→ Requirement: Give the text in the items below as a Markdown table with the columns "Row" and "Line." Number each line, skip blank lines, and leave the pictures out.
::: Source records :::
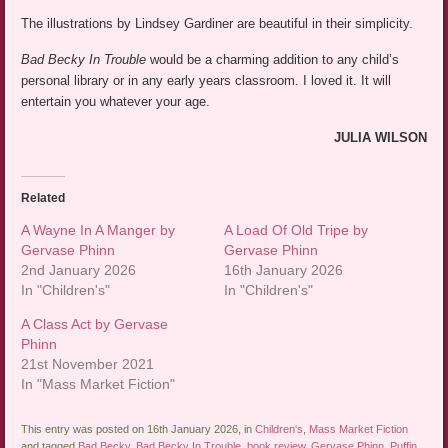
The illustrations by Lindsey Gardiner are beautiful in their simplicity.
Bad Becky In Trouble
would be a charming addition to any child’s
personal library or in any early years classroom. I loved it. It will
entertain you whatever your age.
JULIA WILSON
Related
A Wayne In A Manger by
A Load Of Old Tripe by
Gervase Phinn
Gervase Phinn
2nd January 2026
16th January 2026
In "Children's"
In "Children's"
A Class Act by Gervase
Phinn
21st November 2021
In "Mass Market Fiction"
This entry was posted on 16th January 2026, in
Children's
,
Mass Market Fiction
and tagged
Bad Becky
,
Bad Becky In Trouble
,
book review
,
Gervase Phinn
,
Puffin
:::
→ Reply:
| Row | Line |
|---|---|
| 1 | The illustrations by Lindsey Gardiner are beautiful in their simplicity. |
| 2 | Bad Becky In Trouble |
| 3 | would be a charming addition to any child’s |
| 4 | personal library or in any early years classroom. I loved it. It will |
| 5 | entertain you whatever your age. |
| 6 | JULIA WILSON |
| 7 | Related |
| 8 | A Wayne In A Manger by |
| 9 | A Load Of Old Tripe by |
| 10 | Gervase Phinn |
| 11 | Gervase Phinn |
| 12 | 2nd January 2026 |
| 13 | 16th January 2026 |
| 14 | In "Children's" |
| 15 | In "Children's" |
| 16 | A Class Act by Gervase |
| 17 | Phinn |
| 18 | 21st November 2021 |
| 19 | In "Mass Market Fiction" |
| 20 | This entry was posted on 16th January 2026, in |
| 21 | Children's |
| 22 | , |
| 23 | Mass Market Fiction |
| 24 | and tagged |
| 25 | Bad Becky |
| 26 | , |
| 27 | Bad Becky In Trouble |
| 28 | , |
| 29 | book review |
| 30 | , |
| 31 | Gervase Phinn |
| 32 | , |
| 33 | Puffin |